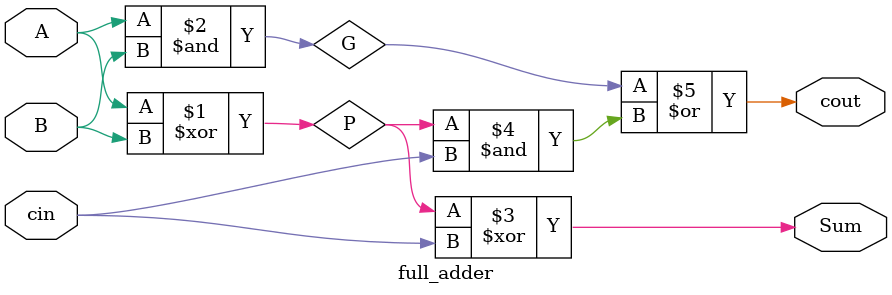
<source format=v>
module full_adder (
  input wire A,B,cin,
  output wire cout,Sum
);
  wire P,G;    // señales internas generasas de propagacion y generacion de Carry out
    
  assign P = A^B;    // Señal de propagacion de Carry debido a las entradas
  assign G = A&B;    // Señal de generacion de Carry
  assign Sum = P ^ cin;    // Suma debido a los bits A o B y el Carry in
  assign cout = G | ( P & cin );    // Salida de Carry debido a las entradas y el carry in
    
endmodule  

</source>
* * *
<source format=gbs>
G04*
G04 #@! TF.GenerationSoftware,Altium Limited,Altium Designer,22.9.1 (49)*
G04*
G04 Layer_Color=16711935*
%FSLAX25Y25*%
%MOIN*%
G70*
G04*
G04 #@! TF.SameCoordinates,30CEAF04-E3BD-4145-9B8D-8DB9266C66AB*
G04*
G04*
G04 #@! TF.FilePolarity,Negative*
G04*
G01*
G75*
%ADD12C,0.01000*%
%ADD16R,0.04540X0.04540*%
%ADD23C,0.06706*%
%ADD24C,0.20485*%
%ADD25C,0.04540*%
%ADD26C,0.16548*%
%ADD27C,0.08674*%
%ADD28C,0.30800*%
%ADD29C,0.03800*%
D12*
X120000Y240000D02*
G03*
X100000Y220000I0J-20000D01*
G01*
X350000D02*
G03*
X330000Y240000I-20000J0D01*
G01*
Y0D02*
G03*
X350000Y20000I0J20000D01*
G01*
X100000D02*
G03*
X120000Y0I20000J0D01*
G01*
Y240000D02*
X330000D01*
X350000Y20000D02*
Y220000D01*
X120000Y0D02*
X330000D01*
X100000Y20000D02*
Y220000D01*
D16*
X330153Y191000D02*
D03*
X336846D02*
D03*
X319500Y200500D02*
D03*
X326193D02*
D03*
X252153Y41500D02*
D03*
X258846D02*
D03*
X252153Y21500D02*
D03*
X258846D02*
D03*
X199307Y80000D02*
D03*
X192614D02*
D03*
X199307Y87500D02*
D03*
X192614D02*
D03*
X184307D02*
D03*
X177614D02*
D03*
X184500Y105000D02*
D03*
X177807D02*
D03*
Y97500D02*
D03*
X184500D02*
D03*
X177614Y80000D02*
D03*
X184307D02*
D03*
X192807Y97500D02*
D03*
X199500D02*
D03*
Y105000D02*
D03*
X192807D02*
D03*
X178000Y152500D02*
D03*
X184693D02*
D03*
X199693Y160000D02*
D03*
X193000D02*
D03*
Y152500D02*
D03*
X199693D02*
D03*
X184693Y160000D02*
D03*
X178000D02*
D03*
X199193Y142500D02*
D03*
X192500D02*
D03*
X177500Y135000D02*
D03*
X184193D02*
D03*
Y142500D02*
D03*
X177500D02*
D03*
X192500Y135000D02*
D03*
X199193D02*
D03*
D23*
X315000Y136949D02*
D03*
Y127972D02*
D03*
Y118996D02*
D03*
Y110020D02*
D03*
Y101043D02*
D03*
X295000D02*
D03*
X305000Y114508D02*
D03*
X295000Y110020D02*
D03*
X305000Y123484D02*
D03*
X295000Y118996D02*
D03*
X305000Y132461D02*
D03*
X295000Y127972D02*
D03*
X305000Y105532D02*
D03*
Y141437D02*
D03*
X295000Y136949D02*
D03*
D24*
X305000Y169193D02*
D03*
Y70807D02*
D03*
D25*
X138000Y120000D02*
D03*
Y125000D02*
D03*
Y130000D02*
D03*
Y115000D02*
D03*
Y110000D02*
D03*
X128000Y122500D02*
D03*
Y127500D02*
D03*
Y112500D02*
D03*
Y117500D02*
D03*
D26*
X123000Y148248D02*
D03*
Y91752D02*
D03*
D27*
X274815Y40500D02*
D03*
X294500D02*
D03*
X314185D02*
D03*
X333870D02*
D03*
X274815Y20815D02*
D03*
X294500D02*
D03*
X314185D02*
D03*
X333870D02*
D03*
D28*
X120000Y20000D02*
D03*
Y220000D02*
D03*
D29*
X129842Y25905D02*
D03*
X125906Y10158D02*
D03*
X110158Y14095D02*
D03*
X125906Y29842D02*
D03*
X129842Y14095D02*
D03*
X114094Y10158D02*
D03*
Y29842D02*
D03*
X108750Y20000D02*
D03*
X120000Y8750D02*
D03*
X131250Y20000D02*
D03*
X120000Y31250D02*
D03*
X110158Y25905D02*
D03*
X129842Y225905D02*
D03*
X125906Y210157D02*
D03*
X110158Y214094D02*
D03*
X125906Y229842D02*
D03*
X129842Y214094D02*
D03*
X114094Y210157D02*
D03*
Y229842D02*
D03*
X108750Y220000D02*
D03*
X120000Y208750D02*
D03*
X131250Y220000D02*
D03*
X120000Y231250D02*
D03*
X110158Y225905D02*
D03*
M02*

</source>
---
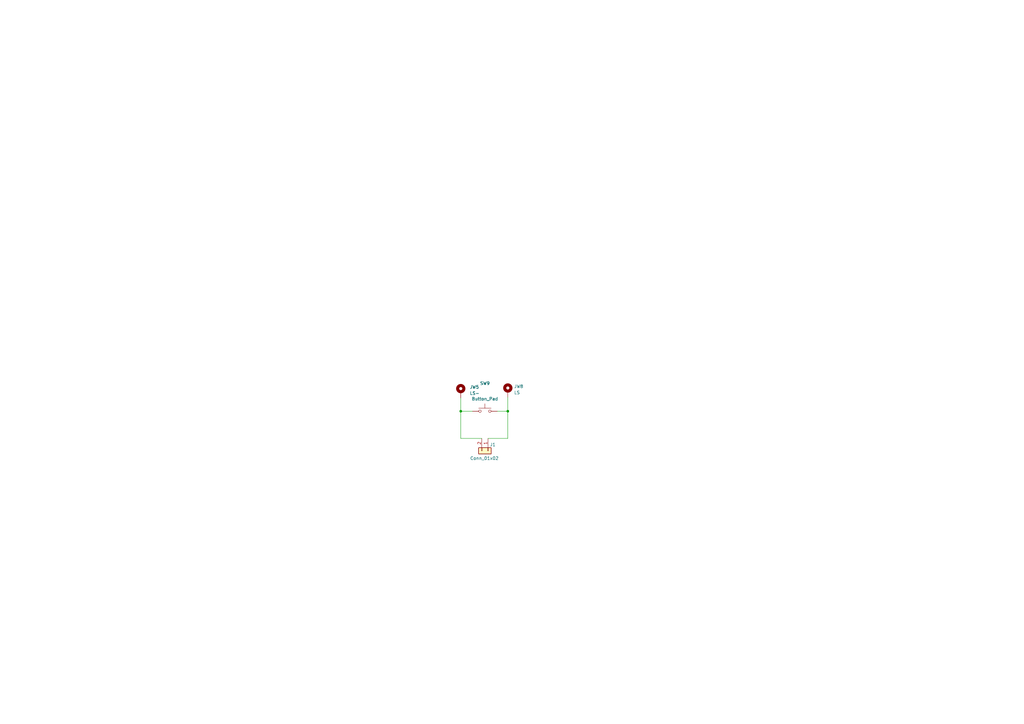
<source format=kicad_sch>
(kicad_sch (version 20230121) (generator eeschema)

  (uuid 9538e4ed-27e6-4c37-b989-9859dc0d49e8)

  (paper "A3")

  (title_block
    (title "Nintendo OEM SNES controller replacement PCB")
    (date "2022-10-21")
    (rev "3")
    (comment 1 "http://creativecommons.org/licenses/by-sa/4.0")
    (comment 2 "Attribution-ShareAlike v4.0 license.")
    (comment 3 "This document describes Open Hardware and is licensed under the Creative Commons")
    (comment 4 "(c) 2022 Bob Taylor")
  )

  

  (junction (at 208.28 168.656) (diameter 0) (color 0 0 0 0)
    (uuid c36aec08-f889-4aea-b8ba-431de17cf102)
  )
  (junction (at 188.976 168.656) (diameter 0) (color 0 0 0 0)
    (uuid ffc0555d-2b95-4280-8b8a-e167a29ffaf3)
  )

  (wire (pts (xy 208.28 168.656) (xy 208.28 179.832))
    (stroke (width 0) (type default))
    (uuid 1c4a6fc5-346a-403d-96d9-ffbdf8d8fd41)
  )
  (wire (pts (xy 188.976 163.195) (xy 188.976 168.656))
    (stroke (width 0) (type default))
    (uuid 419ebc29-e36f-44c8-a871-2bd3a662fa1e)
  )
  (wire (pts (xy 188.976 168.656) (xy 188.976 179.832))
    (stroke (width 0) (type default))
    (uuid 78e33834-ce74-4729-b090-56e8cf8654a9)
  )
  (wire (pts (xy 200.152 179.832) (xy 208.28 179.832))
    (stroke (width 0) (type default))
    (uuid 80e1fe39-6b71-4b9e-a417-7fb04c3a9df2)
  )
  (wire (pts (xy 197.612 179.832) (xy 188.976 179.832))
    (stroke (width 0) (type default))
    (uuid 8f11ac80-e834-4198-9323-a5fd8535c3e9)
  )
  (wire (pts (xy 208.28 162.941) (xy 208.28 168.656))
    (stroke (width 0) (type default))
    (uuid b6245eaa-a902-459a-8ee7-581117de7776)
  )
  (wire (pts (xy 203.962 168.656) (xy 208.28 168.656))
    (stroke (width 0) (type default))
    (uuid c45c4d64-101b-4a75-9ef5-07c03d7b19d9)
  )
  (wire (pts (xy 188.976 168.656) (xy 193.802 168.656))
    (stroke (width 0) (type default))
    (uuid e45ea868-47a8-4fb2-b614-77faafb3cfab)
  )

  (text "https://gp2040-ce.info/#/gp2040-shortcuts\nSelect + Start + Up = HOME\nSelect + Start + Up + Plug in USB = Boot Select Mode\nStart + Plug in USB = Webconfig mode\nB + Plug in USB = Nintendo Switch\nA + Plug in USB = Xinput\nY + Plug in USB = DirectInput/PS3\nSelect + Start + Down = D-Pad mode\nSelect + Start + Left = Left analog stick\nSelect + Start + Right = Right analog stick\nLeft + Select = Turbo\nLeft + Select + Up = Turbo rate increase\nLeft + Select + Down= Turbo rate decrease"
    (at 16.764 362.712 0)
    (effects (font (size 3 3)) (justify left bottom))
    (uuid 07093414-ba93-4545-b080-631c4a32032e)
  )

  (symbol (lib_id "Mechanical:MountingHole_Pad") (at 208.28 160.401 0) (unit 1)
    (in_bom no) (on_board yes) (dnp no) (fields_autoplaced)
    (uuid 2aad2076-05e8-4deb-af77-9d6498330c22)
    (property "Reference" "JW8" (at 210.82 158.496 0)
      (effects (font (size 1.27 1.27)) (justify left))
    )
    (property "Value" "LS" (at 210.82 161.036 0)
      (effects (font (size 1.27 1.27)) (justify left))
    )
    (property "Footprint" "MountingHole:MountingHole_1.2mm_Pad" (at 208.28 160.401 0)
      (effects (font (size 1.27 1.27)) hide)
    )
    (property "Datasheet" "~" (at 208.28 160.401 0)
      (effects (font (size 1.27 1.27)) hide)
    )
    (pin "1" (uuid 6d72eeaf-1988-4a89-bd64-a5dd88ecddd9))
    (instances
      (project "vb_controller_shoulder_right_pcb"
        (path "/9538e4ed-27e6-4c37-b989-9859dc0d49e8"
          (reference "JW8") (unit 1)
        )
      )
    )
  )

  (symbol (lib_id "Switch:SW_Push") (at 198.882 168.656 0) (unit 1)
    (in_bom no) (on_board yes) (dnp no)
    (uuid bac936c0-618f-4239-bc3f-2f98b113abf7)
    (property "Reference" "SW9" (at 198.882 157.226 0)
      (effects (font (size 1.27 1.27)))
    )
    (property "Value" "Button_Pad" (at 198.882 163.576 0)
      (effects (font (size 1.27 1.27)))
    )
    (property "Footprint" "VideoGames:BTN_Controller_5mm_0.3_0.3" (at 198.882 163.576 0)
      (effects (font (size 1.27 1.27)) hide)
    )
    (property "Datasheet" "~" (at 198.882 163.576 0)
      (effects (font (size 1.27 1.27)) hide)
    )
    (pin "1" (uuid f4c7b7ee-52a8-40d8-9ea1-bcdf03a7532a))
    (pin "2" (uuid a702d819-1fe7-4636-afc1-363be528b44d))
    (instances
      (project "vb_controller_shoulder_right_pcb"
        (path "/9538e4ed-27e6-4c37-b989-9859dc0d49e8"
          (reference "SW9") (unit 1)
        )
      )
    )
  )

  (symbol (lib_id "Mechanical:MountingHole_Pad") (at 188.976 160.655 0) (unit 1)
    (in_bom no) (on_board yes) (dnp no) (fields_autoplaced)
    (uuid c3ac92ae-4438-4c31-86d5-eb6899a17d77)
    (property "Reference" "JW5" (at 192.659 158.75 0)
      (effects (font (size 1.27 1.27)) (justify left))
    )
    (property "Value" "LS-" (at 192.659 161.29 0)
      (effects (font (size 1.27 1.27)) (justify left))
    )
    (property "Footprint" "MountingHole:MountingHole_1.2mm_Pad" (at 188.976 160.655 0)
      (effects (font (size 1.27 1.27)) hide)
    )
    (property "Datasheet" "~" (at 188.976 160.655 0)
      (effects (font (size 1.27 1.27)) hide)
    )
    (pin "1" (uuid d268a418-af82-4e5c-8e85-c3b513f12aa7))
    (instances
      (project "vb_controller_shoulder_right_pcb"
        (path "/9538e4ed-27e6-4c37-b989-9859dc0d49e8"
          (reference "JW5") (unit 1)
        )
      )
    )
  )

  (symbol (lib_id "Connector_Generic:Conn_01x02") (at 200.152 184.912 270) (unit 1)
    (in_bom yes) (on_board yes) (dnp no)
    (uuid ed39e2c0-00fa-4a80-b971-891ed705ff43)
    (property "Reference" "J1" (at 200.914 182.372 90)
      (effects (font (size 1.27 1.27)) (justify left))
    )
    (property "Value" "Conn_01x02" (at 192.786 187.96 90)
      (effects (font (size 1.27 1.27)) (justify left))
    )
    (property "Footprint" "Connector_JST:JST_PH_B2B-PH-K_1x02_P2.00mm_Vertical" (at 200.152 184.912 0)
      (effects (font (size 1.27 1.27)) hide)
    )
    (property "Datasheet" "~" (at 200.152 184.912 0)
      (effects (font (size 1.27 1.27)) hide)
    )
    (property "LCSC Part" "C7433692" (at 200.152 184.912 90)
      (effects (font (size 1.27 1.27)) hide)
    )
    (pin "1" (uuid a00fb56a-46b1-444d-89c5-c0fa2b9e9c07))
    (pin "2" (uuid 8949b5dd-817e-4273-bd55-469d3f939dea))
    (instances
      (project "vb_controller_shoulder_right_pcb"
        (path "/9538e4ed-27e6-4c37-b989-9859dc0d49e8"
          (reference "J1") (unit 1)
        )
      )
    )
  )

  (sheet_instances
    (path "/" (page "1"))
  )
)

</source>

__TASK OBJECTIVE__
Return, word for word, the lines of the data above from the line with "G04 #@! TF.SameCoordinates,30CEAF04-E3BD-4145-9B8D-8DB9266C66AB*" through the line with "X120000Y0D02*", inclusive.

__RESPONSE BELOW__
G04 #@! TF.SameCoordinates,30CEAF04-E3BD-4145-9B8D-8DB9266C66AB*
G04*
G04*
G04 #@! TF.FilePolarity,Negative*
G04*
G01*
G75*
%ADD12C,0.01000*%
%ADD16R,0.04540X0.04540*%
%ADD23C,0.06706*%
%ADD24C,0.20485*%
%ADD25C,0.04540*%
%ADD26C,0.16548*%
%ADD27C,0.08674*%
%ADD28C,0.30800*%
%ADD29C,0.03800*%
D12*
X120000Y240000D02*
G03*
X100000Y220000I0J-20000D01*
G01*
X350000D02*
G03*
X330000Y240000I-20000J0D01*
G01*
Y0D02*
G03*
X350000Y20000I0J20000D01*
G01*
X100000D02*
G03*
X120000Y0I20000J0D01*
G01*
Y240000D02*
X330000D01*
X350000Y20000D02*
Y220000D01*
X120000Y0D02*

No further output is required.